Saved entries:

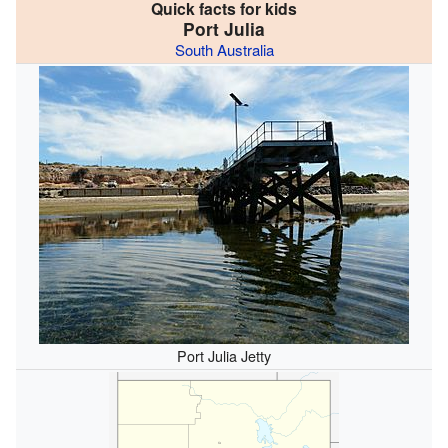
Quick facts for kids
Port Julia
South Australia
Port Julia Jetty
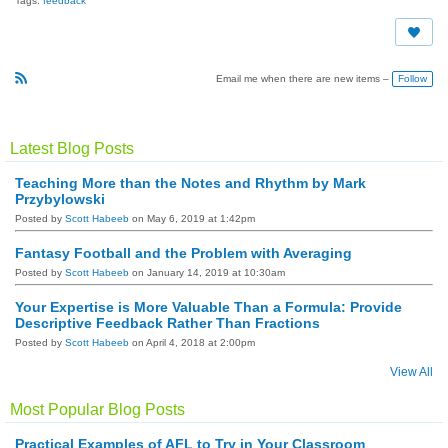
Tags:
feedback
Follow
Email me when there are new items –
R
S
S
Latest Blog Posts
Teaching More than the Notes and Rhythm by Mark
Przybylowski
Posted by
Scott Habeeb
on May 6, 2019 at 1:42pm
Fantasy Football and the Problem with Averaging
Posted by
Scott Habeeb
on January 14, 2019 at 10:30am
Your Expertise is More Valuable Than a Formula: Provide
Descriptive Feedback Rather Than Fractions
Posted by
Scott Habeeb
on April 4, 2018 at 2:00pm
View All
Most Popular Blog Posts
Practical Examples of AFL to Try in Your Classroom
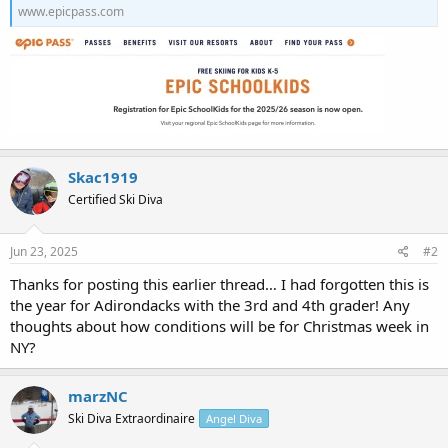
www.epicpass.com
Skac1919
Certified Ski Diva
Jun 23, 2025
#2
Thanks for posting this earlier thread… I had forgotten this is
the year for Adirondacks with the 3rd and 4th grader! Any
thoughts about how conditions will be for Christmas week in
NY?
marzNC
Ski Diva Extraordinaire
Angel Diva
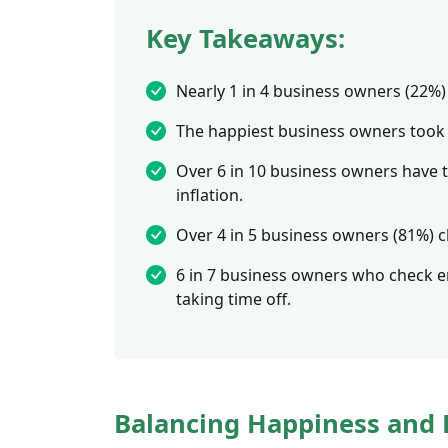
Key Takeaways:
Nearly 1 in 4 business owners (22%) 
The happiest business owners took o
Over 6 in 10 business owners have ta
inflation.
Over 4 in 5 business owners (81%) c
6 in 7 business owners who check ema
taking time off.
Balancing Happiness and 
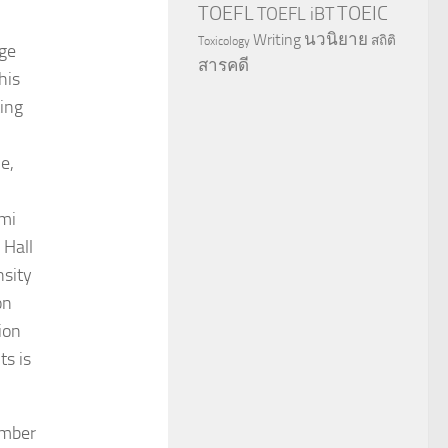
TOEFL
TOEIC
TOEFL iBT
นวนิยาย
Writing
สถิติ
Toxicology
rge
สารคดี
his
ting
e,
rmi
 Hall
nsity
on
ion
ts is
umber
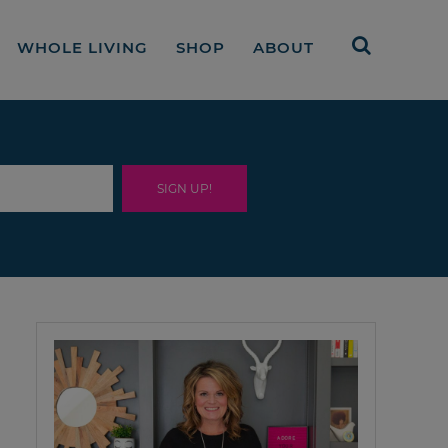
WHOLE LIVING
SHOP
ABOUT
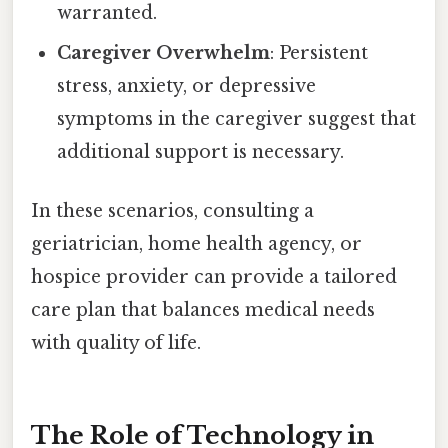
warranted.
Caregiver Overwhelm
: Persistent
stress, anxiety, or depressive
symptoms in the caregiver suggest that
additional support is necessary.
In these scenarios, consulting a
geriatrician, home health agency, or
hospice provider can provide a tailored
care plan that balances medical needs
with quality of life.
The Role of Technology in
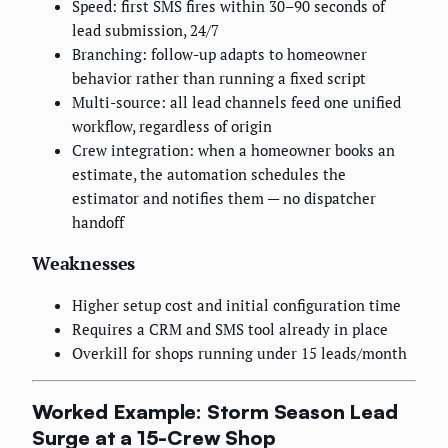
Speed: first SMS fires within 30–90 seconds of
lead submission, 24/7
Branching: follow-up adapts to homeowner
behavior rather than running a fixed script
Multi-source: all lead channels feed one unified
workflow, regardless of origin
Crew integration: when a homeowner books an
estimate, the automation schedules the
estimator and notifies them — no dispatcher
handoff
Weaknesses
Higher setup cost and initial configuration time
Requires a CRM and SMS tool already in place
Overkill for shops running under 15 leads/month
Worked Example: Storm Season Lead
Surge at a 15-Crew Shop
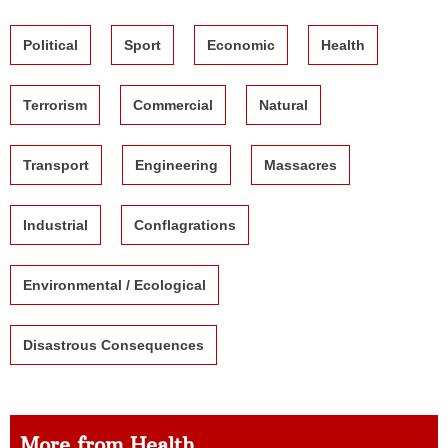
Political
Sport
Economic
Health
Terrorism
Commercial
Natural
Transport
Engineering
Massacres
Industrial
Conflagrations
Environmental / Ecological
Disastrous Consequences
More from Health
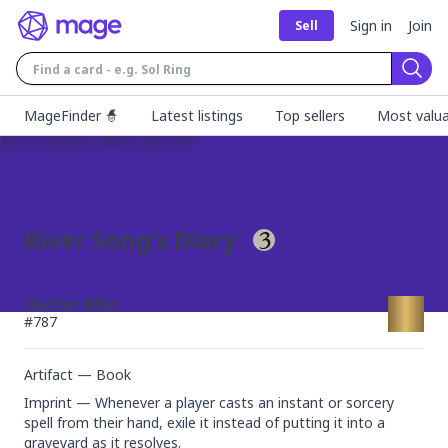
Sign in
Join
Sell
Sear
MageFinder 🧙
Latest listings
Top sellers
Most valua
River Song's Diary
Doctor Who
#
787
Artifact — Book
Imprint — Whenever a player casts an instant or sorcery 
spell from their hand, exile it instead of putting it into a 
graveyard as it resolves.
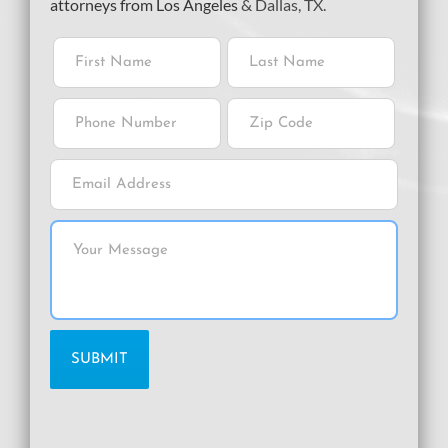
attorneys from Los Angeles
& Dallas, TX.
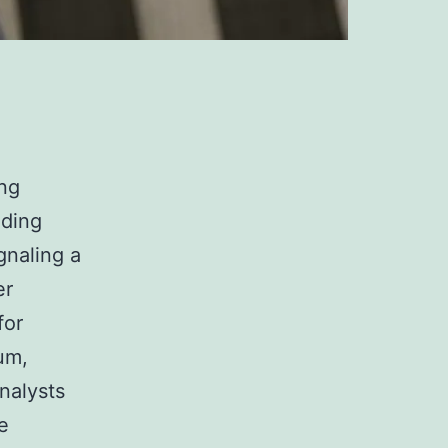
ing
uding
gnaling a
er
for
um,
analysts
e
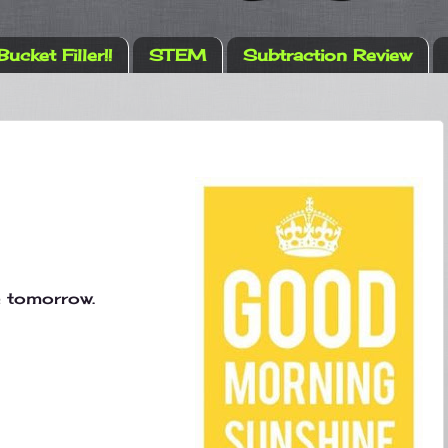
Bucket Filler!!
STEM
Subtraction Review
e tomorrow.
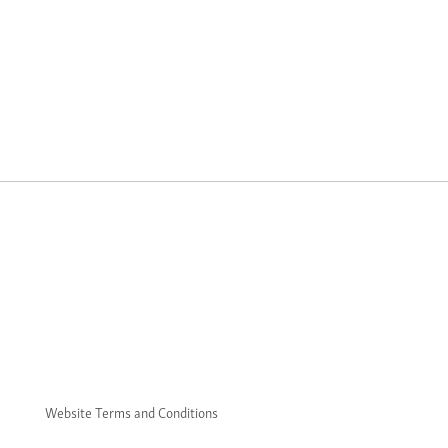
Website Terms and Conditions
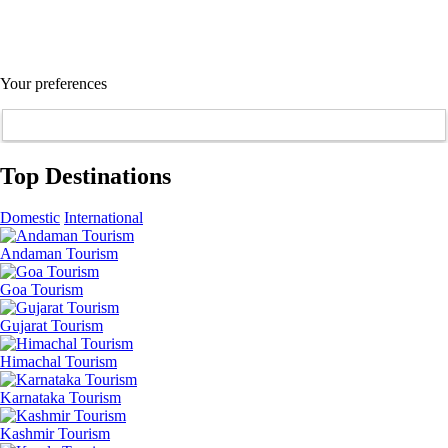
Your preferences
Top Destinations
Domestic
International
Andaman Tourism
Goa Tourism
Gujarat Tourism
Himachal Tourism
Karnataka Tourism
Kashmir Tourism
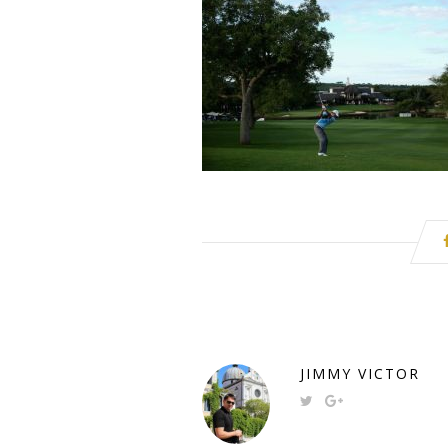
JIMMY VICTOR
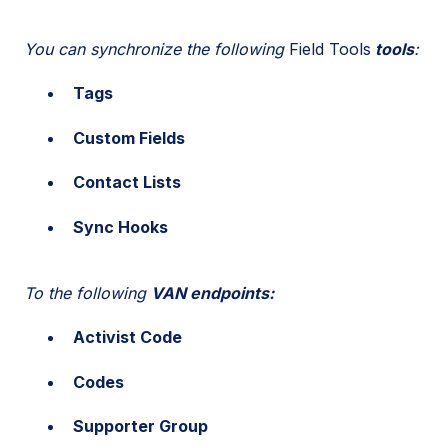
You can synchronize the following
Field Tools
tools
:
Tags
Custom Fields
Contact Lists
Sync Hooks
To the following
VAN endpoints:
Activist Code
Codes
Supporter Group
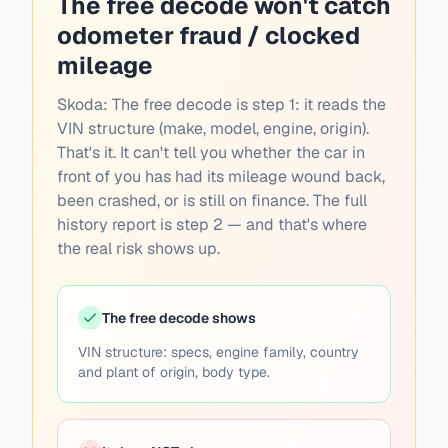
The free decode won't catch
odometer fraud / clocked
mileage
Skoda:
The free decode is step 1: it reads the
VIN structure (make, model, engine, origin).
That's it. It can't tell you whether the car in
front of you has had its mileage wound back,
been crashed, or is still on finance. The full
history report is step 2 — and that's where
the real risk shows up.
The free decode shows
VIN structure: specs, engine family, country
and plant of origin, body type.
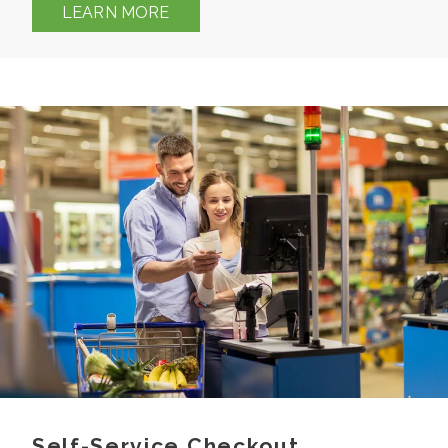
LEARN MORE
Self-Service Checkout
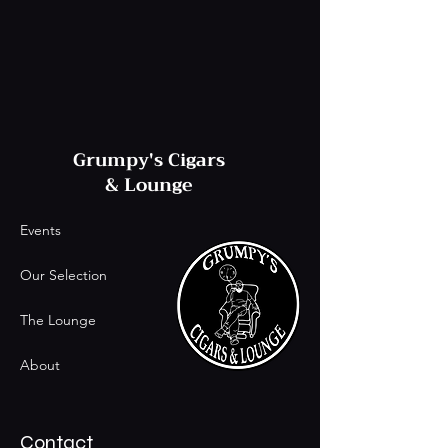
Grumpy's Cigars
& Lounge
Events
Our Selection
The Lounge
About
Contact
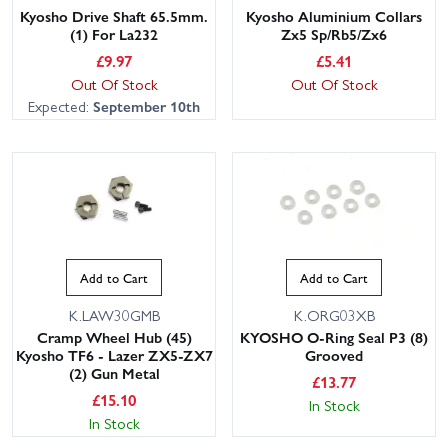
Kyosho Drive Shaft 65.5mm.
Kyosho Aluminium Collars
(1) For La232
Zx5 Sp/Rb5/Zx6
£
9.97
£
5.41
Out Of Stock
Out Of Stock
Expected:
September 10th
Add to Cart
Add to Cart
K.LAW30GMB
K.ORG03XB
Cramp Wheel Hub (45)
KYOSHO O-Ring Seal P3 (8)
Kyosho TF6 - Lazer ZX5-ZX7
Grooved
(2) Gun Metal
£
13.77
£
15.10
In Stock
In Stock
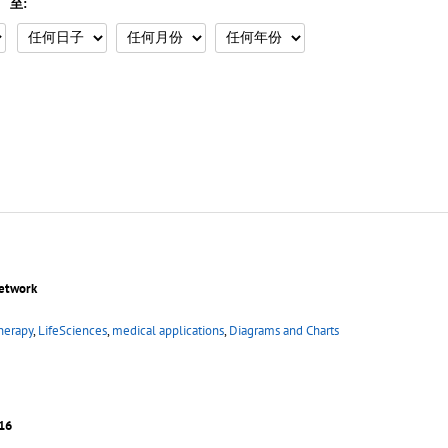
至:
network
herapy
,
LifeSciences
,
medical applications
,
Diagrams and Charts
16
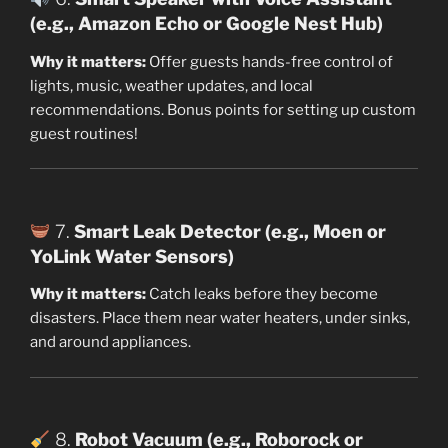
(e.g., Amazon Echo or Google Nest Hub)
Why it matters:
Offer guests hands-free control of
lights, music, weather updates, and local
recommendations. Bonus points for setting up custom
guest routines!
7.
Smart Leak Detector (e.g., Moen or
YoLink Water Sensors)
Why it matters:
Catch leaks before they become
disasters. Place them near water heaters, under sinks,
and around appliances.
8.
Robot Vacuum (e.g., Roborock or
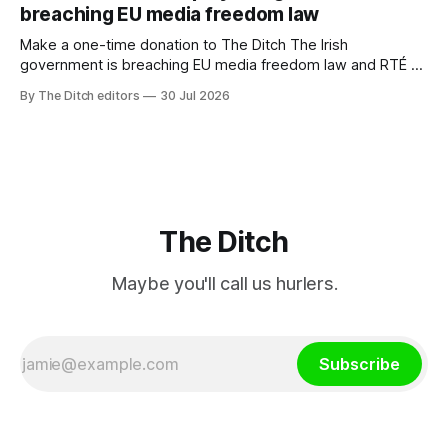
breaching EU media freedom law
Make a one-time donation to The Ditch The Irish
government is breaching EU media freedom law and RTÉ “is
a monopoly” – according to TG4. The Irish-language public
By The Ditch editors
30 Jul 2026
service broadcaster has urged Coimisiún na Meán to
intervene to secure the “editorial independence of Nuacht
TG4”. The submission was published
The Ditch
Maybe you'll call us hurlers.
Subscribe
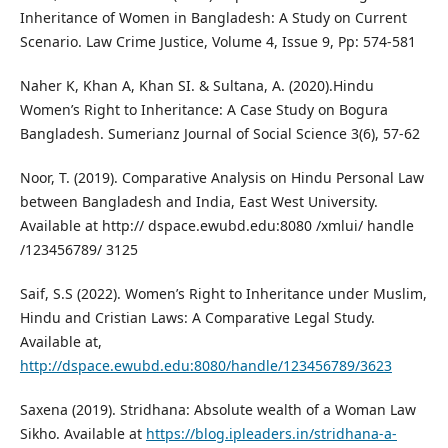
Inheritance of Women in Bangladesh: A Study on Current
Scenario. Law Crime Justice, Volume 4, Issue 9, Pp: 574-581
Naher K, Khan A, Khan SI. & Sultana, A. (2020).Hindu
Women’s Right to Inheritance: A Case Study on Bogura
Bangladesh. Sumerianz Journal of Social Science 3(6), 57-62
Noor, T. (2019). Comparative Analysis on Hindu Personal Law
between Bangladesh and India, East West University.
Available at http:// dspace.ewubd.edu:8080 /xmlui/ handle
/123456789/ 3125
Saif, S.S (2022). Women’s Right to Inheritance under Muslim,
Hindu and Cristian Laws: A Comparative Legal Study.
Available at,
http://dspace.ewubd.edu:8080/handle/123456789/3623
Saxena (2019). Stridhana: Absolute wealth of a Woman Law
Sikho. Available at
https://blog.ipleaders.in/stridhana-a-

▸ **Your instructions**
Although the records contain pictures, only the text should be copied, exactly as it stands.

▸ **Task output**
Quick facts for kids
Port Julia
South Australia
Port Julia Jetty
Tags:
feedback
Follow
Email me when there are new items –
R
S
S
Latest Blog Posts
Teaching More than the Notes and Rhythm by Mark
Przybylowski
Posted by
Scott Habeeb
on May 6, 2019 at 1:42pm
Fantasy Football and the Problem with Averaging
Posted by
Scott Habeeb
on January 14, 2019 at 10:30am
Your Expertise is More Valuable Than a Formula: Provide
Descriptive Feedback Rather Than Fractions
Posted by
Scott Habeeb
on April 4, 2018 at 2:00pm
View All
Most Popular Blog Posts
Practical Examples of AFL to Try in Your Classroom
www.epicpass.com
Skac1919
Certified Ski Diva
Jun 23, 2025
#2
Thanks for posting this earlier thread… I had forgotten this is
the year for Adirondacks with the 3rd and 4th grader! Any
thoughts about how conditions will be for Christmas week in
NY?
marzNC
Ski Diva Extraordinaire
Angel Diva
Key Takeaways:
Nearly 1 in 4 business owners (22%) 
The happiest business owners took o
Over 6 in 10 business owners have ta
inflation.
Over 4 in 5 business owners (81%) c
6 in 7 business owners who check ema
taking time off.
Balancing Happiness and 
TOEFL
TOEIC
TOEFL iBT
นวนิยาย
Writing
สถิติ
Toxicology
rge
สารคดี
his
ting
e,
rmi
 Hall
nsity
on
ion
ts is
umber
WHOLE LIVING
SHOP
ABOUT
warranted.
Caregiver Overwhelm
: Persistent
stress, anxiety, or depressive
symptoms in the caregiver suggest that
additional support is necessary.
In these scenarios, consulting a
geriatrician, home health agency, or
hospice provider can provide a tailored
care plan that balances medical needs
with quality of life.
The Role of Technology in
Speed: first SMS fires within 30–90 seconds of
lead submission, 24/7
Branching: follow-up adapts to homeowner
behavior rather than running a fixed script
Multi-source: all lead channels feed one unified
workflow, regardless of origin
Crew integration: when a homeowner books an
estimate, the automation schedules the
estimator and notifies them — no dispatcher
handoff
Weaknesses
Higher setup cost and initial configuration time
Requires a CRM and SMS tool already in place
Overkill for shops running under 15 leads/month
Worked Example: Storm Season Lead
Surge at a 15-Crew Shop
Political
Sport
Economic
Health
Terrorism
Commercial
Natural
Transport
Engineering
Massacres
Industrial
Conflagrations
Environmental / Ecological
Disastrous Consequences
More from Health
Sign in
Join
Sell
Sear
MageFinder 🧙
Latest listings
Top sellers
Most valua
River Song's Diary
Doctor Who
#
787
Artifact — Book
Imprint — Whenever a player casts an instant or sorcery 
spell from their hand, exile it instead of putting it into a 
graveyard as it resolves.
attorneys from Los Angeles
& Dallas, TX.
ing
uding
gnaling a
er
for
um,
analysts
e
Bucket Filler!!
STEM
Subtraction Review
e tomorrow.
Website Terms and Conditions
Your preferences
Top Destinations
Domestic
International
Andaman Tourism
Goa Tourism
Gujarat Tourism
Himachal Tourism
Karnataka Tourism
Kashmir Tourism
JIMMY VICTOR
You can synchronize the following
Field Tools
tools
:
Tags
Custom Fields
Contact Lists
Sync Hooks
To the following
VAN endpoints:
Activist Code
Codes
Supporter Group
The free decode won't catch
odometer fraud / clocked
mileage
Skoda:
The free decode is step 1: it reads the
VIN structure (make, model, engine, origin).
That's it. It can't tell you whether the car in
front of you has had its mileage wound back,
been crashed, or is still on finance. The full
history report is step 2 — and that's where
the real risk shows up.
The free decode shows
VIN structure: specs, engine family, country
and plant of origin, body type.
LEARN MORE
Self-Service Checkout
Grumpy's Cigars
& Lounge
Events
Our Selection
The Lounge
About
Contact
Kyosho Drive Shaft 65.5mm.
Kyosho Aluminium Collars
(1) For La232
Zx5 Sp/Rb5/Zx6
£
9.97
£
5.41
Out Of Stock
Out Of Stock
Expected:
September 10th
Add to Cart
Add to Cart
K.LAW30GMB
K.ORG03XB
Cramp Wheel Hub (45)
KYOSHO O-Ring Seal P3 (8)
Kyosho TF6 - Lazer ZX5-ZX7
Grooved
(2) Gun Metal
£
13.77
£
15.10
In Stock
In Stock
至:
network
herapy
,
LifeSciences
,
medical applications
,
Diagrams and Charts
16
(e.g., Amazon Echo or Google Nest Hub)
Why it matters:
Offer guests hands-free control of
lights, music, weather updates, and local
recommendations. Bonus points for setting up custom
guest routines!
7.
Smart Leak Detector (e.g., Moen or
YoLink Water Sensors)
Why it matters:
Catch leaks before they become
disasters. Place them near water heaters, under sinks,
and around appliances.
8.
Robot Vacuum (e.g., Roborock or
breaching EU media freedom law
Make a one-time donation to The Ditch The Irish
government is breaching EU media freedom law and RTÉ “is
a monopoly” – according to TG4. The Irish-language public
By The Ditch editors
30 Jul 2026
service broadcaster has urged Coimisiún na Meán to
intervene to secure the “editorial independence of Nuacht
TG4”. The submission was published
The Ditch
Maybe you'll call us hurlers.
Subscribe
Inheritance of Women in Bangladesh: A Study on Current
Scenario. Law Crime Justice, Volume 4, Issue 9, Pp: 574-581
Naher K, Khan A, Khan SI. & Sultana, A. (2020).Hindu
Women’s Right to Inheritance: A Case Study on Bogura
Bangladesh. Sumerianz Journal of Social Science 3(6), 57-62
Noor, T. (2019). Comparative Analysis on Hindu Personal Law
between Bangladesh and India, East West University.
Available at http:// dspace.ewubd.edu:8080 /xmlui/ handle
/123456789/ 3125
Saif, S.S (2022). Women’s Right to Inheritance under Muslim,
Hindu and Cristian Laws: A Comparative Legal Study.
Available at,
http://dspace.ewubd.edu:8080/handle/123456789/3623
Saxena (2019). Stridhana: Absolute wealth of a Woman Law
Sikho. Available at
https://blog.ipleaders.in/stridhana-a-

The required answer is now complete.